LOL, I didn't post this to cause panick or scare people away  :rofl: 

I read all reviews from various sources but I also take all reviews (both positive and negative) with a grain salt. 

I also don't expect any resort to have all positive reviews. Some folks will simply be pissed off because they didn't get to check-in early, didn't get their room request, received a room with a bad view, embarrassed by some little thing that went wrong because they were trying to show off to their guests, didn't do their homework and now are complaining about it after the fact, and the list goes on and on.

However on the other hand... we also have some folks on the other extreme that will sugar coat and simply ignore the negatives.  

This particular review struck me because of the multiple issues encountered.  Of course, I was well aware of the pool maintenance schedule for Sept, lack of a good beach near the resort and sometimes the laid back attitude when you go to the islands but I felt this review overall was a bit shocking. I'm sure the exchange of the three bedroom for the two bedroom just added more fuel to the fire.  

In the customer service industry, it's known that folks in general will tell more people about a bad experience than a good experience.
I hope the detailed public posting on Tripadvisor will cause a quicker resolution from Marriott.

Perhaps I also feel a little guilty for posting so many sightings for Frenchman Cove and telling folks not to let the Sept pool maintenance stop you from enjoying the resort & what the island has to offer. 

Thanks to all who shared their experiences at the resort  and Thanks to those who are planning to report back 

I hope those who have an upcoming stay have a wonderful trip


----------



## Clemson Fan (Aug 3, 2010)

*List of tasks*
A – In the forum post, swap "Marriott" for "the management" and write the passage out again. Begin at the words "This particular review" and stop after "has to offer.".
B – According to the forum post, on which site did the detailed public review appear?

*Information supplied*
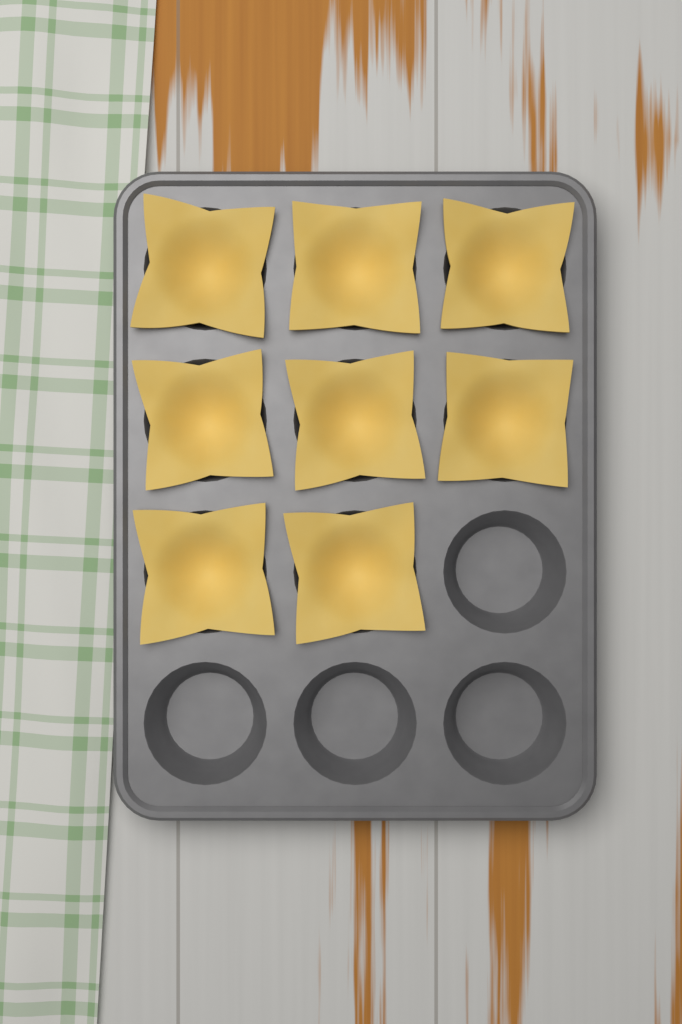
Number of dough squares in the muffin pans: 8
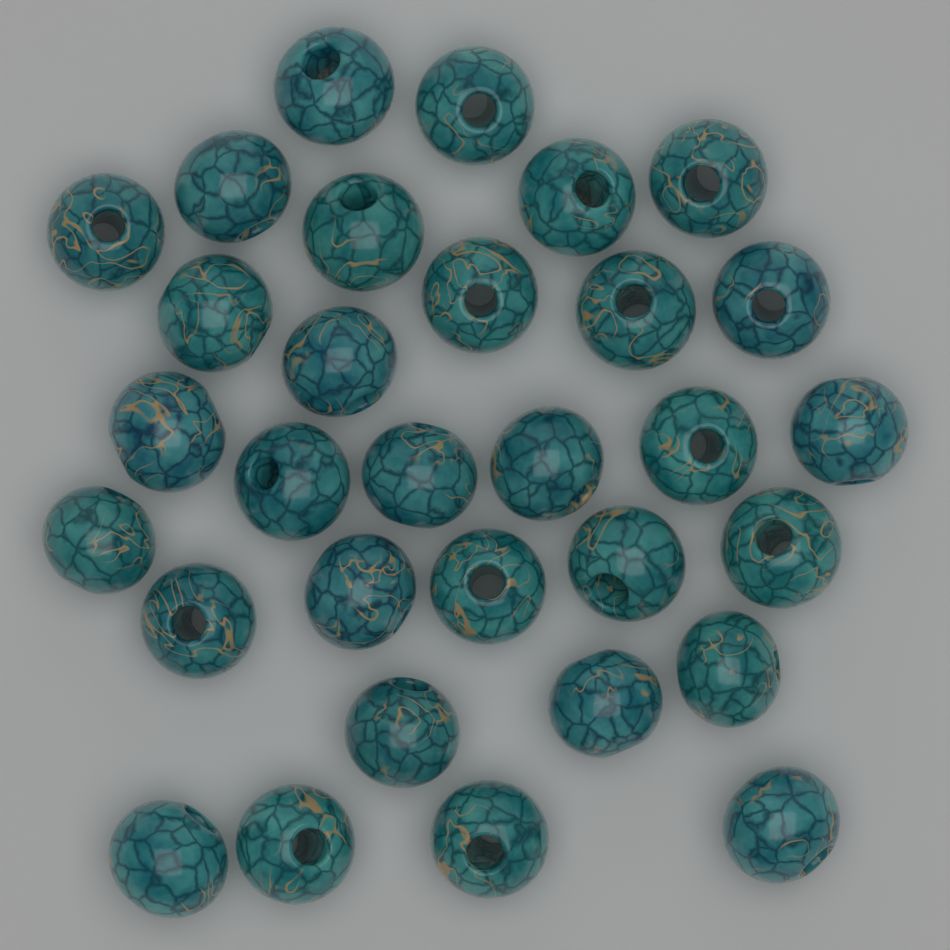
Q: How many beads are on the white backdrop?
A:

*Final answers*
A –
This particular review struck me because of the multiple issues encountered.  Of course, I was well aware of the pool maintenance schedule for Sept, lack of a good beach near the resort and sometimes the laid back attitude when you go to the islands but I felt this review overall was a bit shocking. I'm sure the exchange of the three bedroom for the two bedroom just added more fuel to the fire.  

In the customer service industry, it's known that folks in general will tell more people about a bad experience than a good experience.
I hope the detailed public posting on Tripadvisor will cause a quicker resolution from the management.

Perhaps I also feel a little guilty for posting so many sightings for Frenchman Cove and telling folks not to let the Sept pool maintenance stop you from enjoying the resort & what the island has to offer.

B – Tripadvisor